## What you are asked to do
How many lines in the items below contain the string "ventricle"? Reply with the number alone.

━━━━━━

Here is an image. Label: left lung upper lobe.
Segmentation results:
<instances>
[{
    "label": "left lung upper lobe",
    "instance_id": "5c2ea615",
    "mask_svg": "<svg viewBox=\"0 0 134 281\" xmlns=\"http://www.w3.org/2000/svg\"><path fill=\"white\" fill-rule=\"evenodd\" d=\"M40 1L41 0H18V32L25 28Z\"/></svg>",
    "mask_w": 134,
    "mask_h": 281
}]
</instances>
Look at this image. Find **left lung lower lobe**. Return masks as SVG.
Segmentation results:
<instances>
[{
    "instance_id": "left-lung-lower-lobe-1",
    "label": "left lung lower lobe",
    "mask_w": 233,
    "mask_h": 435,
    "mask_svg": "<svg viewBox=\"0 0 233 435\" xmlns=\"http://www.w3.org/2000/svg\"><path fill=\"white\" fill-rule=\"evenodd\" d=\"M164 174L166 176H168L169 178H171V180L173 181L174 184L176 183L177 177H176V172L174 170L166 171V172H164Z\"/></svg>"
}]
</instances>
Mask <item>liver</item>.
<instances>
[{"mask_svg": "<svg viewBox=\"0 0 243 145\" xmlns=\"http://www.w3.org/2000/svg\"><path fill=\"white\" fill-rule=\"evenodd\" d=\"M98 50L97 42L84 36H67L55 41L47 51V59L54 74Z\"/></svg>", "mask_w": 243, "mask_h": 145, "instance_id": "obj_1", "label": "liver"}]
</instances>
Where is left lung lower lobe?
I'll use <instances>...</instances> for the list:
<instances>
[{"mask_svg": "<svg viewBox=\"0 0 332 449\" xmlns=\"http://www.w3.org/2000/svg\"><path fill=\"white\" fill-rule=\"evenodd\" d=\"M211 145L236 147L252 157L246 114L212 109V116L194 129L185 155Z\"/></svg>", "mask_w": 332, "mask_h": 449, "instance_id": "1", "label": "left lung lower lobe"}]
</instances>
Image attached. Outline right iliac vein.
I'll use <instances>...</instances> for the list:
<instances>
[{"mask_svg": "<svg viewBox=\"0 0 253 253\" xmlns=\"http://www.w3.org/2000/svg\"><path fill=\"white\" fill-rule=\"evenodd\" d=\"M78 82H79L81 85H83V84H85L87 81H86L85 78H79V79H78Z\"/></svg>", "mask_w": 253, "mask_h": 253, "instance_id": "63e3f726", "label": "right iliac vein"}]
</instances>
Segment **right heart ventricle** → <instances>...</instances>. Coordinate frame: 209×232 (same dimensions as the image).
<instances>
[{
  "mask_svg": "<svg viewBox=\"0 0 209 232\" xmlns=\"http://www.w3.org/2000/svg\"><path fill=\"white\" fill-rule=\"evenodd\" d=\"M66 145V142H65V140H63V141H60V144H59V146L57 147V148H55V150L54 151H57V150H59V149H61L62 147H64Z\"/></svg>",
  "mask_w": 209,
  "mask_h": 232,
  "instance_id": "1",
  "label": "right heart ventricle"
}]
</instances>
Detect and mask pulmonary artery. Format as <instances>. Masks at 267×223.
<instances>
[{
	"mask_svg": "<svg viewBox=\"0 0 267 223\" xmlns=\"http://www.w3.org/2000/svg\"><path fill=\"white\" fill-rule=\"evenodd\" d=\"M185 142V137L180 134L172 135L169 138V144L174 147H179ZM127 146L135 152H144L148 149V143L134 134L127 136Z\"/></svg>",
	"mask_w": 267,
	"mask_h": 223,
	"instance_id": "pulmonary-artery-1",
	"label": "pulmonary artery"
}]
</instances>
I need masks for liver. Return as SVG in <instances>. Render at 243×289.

━━━━━━

## Answer below
2